Clinton first confirmed that her husband would be emerging from retirement to work in her administration earlier this month, telling supporters, “I’ve told my husband he’s got to come out of retirement and be in charge of this, because you know, he’s got more ideas a minute than anybody I know.”

The economy is a premier concern among the electorate, and U.S. economic growth has been stagnating these days. A former president with a strong record of economic success getting on board under a Hillary presidency is a good selling point for the candidate.

But in the same vein, there’s quite a few reasons progressive activists have frequently attacked Bill’s economic legacy, and it’s that for all its merits, the economy under Bill was actually detrimental to a decent amount of Americans. Namely America’s poor affected by his welfare reform policies, and those who lost their jobs to overseas labor through free trade agreements supported and signed off on by Bill.

The Welfare Reform Act doubled the number of people living on less than $2 a day, according to the Washington Post, mandating work requirements that tended to trap the poor, who were disproportionately single mothers and people of color, in minimum wage and non-union jobs. For her own part, Hillary supported her husband’s welfare reform policies in 1996, when she advocated for it by referring to struggling single mothers as “deadbeats,” “sitting around the house doing nothing.” When asked about her 20-year-old comments by The Nation earlier this year, Clinton declined to comment.

hillary bill clinton
CREDIT: Justin Sullivan/Getty Images

While President, Bill Clinton claimed that NAFTA would “create 200,000 jobs” in its first two years, and a million jobs in five years, but more than 5 million U.S. manufacturing jobs were lost between 1997 and 2014, mostly due to “growing trade deficits with countries that have negotiated trade and investment deals with the United States,” the Huffington Post, citing the Bureau of Labor Statistics, reports.

Further, a trade agreement allowing China to join the World Trade Organization supported by Bill increased the U.S. trade deficit with china to $240 billion between 2001 and 2013, eliminating around 3.2 million U.S. jobs.

Hillary herself leans left, and is certainly the progressive candidate to support as oppose to, say, Donald Trump.
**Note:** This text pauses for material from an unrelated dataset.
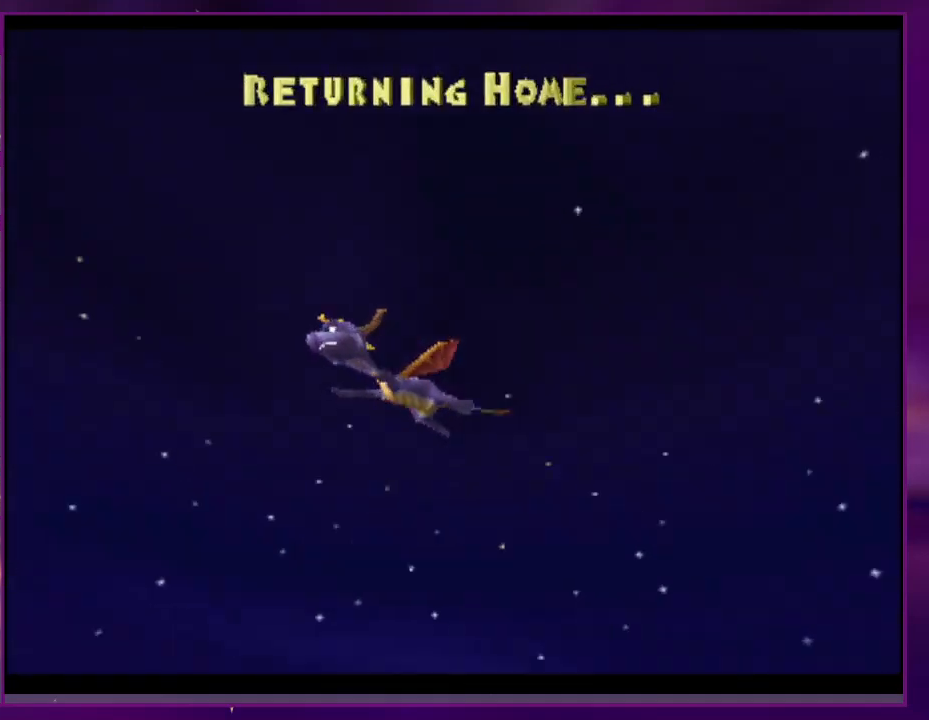
{"buttons": [], "events": []}
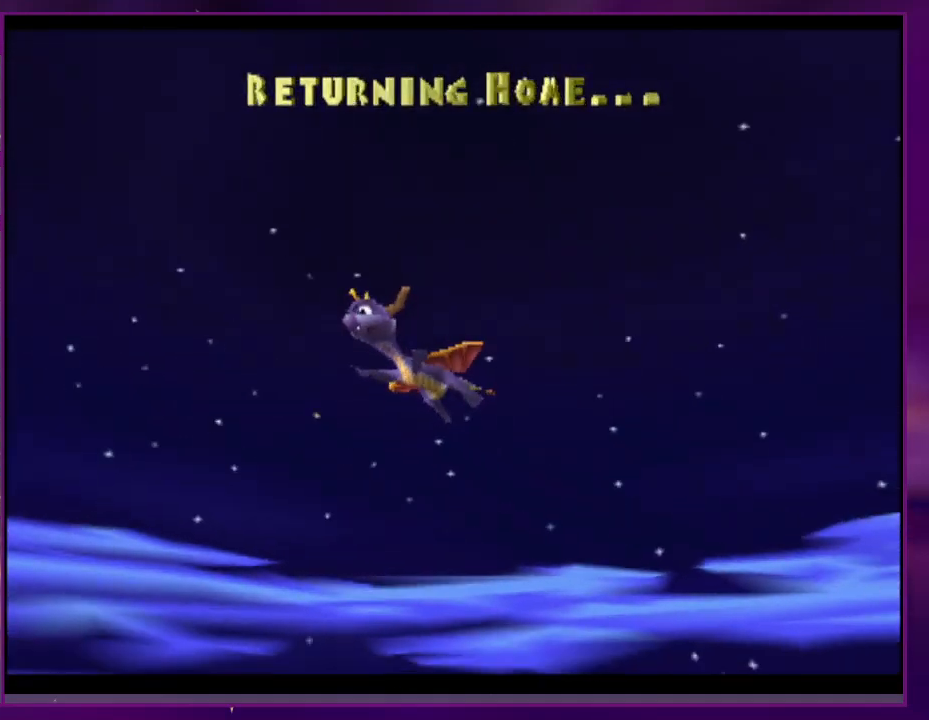
{"buttons": [], "events": []}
But some of her own economic stances, current and historic, remain concerning to some progressives, from her former position on the board of Walmart while it dealt crushing blows to unions and her opposition to increasing the minimum wage for Haitian factory workers to $5 a day as Secretary of State, to her current portrayals of universal healthcare, a $15 minimum wage, and free public college, all policies which would disproportionately benefit poor people of color, as unrealistic.